▶ **WORK TO COMPLETE**: Extract all lines in the data that contain the word "ankle".

═══ RECORDS ═══

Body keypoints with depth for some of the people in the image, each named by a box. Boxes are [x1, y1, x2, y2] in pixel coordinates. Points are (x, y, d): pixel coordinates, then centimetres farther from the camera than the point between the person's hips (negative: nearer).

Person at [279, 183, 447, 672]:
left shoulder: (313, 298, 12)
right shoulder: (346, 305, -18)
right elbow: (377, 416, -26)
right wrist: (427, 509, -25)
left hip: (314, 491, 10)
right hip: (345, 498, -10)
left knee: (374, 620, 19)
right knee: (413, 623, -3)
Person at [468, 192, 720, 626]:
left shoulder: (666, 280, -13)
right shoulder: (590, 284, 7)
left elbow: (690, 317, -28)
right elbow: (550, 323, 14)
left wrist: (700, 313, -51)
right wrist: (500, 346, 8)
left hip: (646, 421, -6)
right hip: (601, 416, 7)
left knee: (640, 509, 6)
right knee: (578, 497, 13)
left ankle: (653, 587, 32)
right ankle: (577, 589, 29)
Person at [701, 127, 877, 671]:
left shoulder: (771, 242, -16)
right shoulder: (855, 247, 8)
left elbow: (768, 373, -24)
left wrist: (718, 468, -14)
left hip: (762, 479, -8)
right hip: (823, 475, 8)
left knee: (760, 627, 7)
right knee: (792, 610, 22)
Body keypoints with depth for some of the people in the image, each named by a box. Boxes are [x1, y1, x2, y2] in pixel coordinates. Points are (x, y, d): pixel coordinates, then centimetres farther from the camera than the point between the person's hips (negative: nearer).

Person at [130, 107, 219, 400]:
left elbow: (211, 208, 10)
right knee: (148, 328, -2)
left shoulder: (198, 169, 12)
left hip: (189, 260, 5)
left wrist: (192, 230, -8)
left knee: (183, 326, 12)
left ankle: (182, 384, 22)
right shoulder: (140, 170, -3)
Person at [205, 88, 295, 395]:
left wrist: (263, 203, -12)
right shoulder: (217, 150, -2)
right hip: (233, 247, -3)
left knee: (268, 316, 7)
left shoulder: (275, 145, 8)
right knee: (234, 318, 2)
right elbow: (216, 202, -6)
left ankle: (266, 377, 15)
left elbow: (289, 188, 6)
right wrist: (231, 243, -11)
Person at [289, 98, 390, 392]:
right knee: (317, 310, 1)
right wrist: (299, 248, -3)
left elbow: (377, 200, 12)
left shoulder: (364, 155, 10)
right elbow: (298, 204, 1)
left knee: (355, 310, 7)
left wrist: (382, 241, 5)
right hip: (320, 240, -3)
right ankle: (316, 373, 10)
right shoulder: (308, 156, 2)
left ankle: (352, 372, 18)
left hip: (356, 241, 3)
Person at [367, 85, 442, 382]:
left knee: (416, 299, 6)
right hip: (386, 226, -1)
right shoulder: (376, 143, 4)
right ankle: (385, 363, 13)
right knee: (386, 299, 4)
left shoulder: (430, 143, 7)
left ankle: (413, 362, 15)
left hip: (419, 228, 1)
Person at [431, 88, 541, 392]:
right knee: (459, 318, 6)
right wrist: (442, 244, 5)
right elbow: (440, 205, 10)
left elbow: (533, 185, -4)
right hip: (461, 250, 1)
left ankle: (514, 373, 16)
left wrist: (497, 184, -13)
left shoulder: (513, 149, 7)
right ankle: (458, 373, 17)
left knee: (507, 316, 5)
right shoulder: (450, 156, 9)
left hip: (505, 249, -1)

═══

▶ **EXERCISE ANSWER**:
left ankle: (653, 587, 32)
right ankle: (577, 589, 29)
left ankle: (182, 384, 22)
left ankle: (266, 377, 15)
right ankle: (316, 373, 10)
left ankle: (352, 372, 18)
right ankle: (385, 363, 13)
left ankle: (413, 362, 15)
left ankle: (514, 373, 16)
right ankle: (458, 373, 17)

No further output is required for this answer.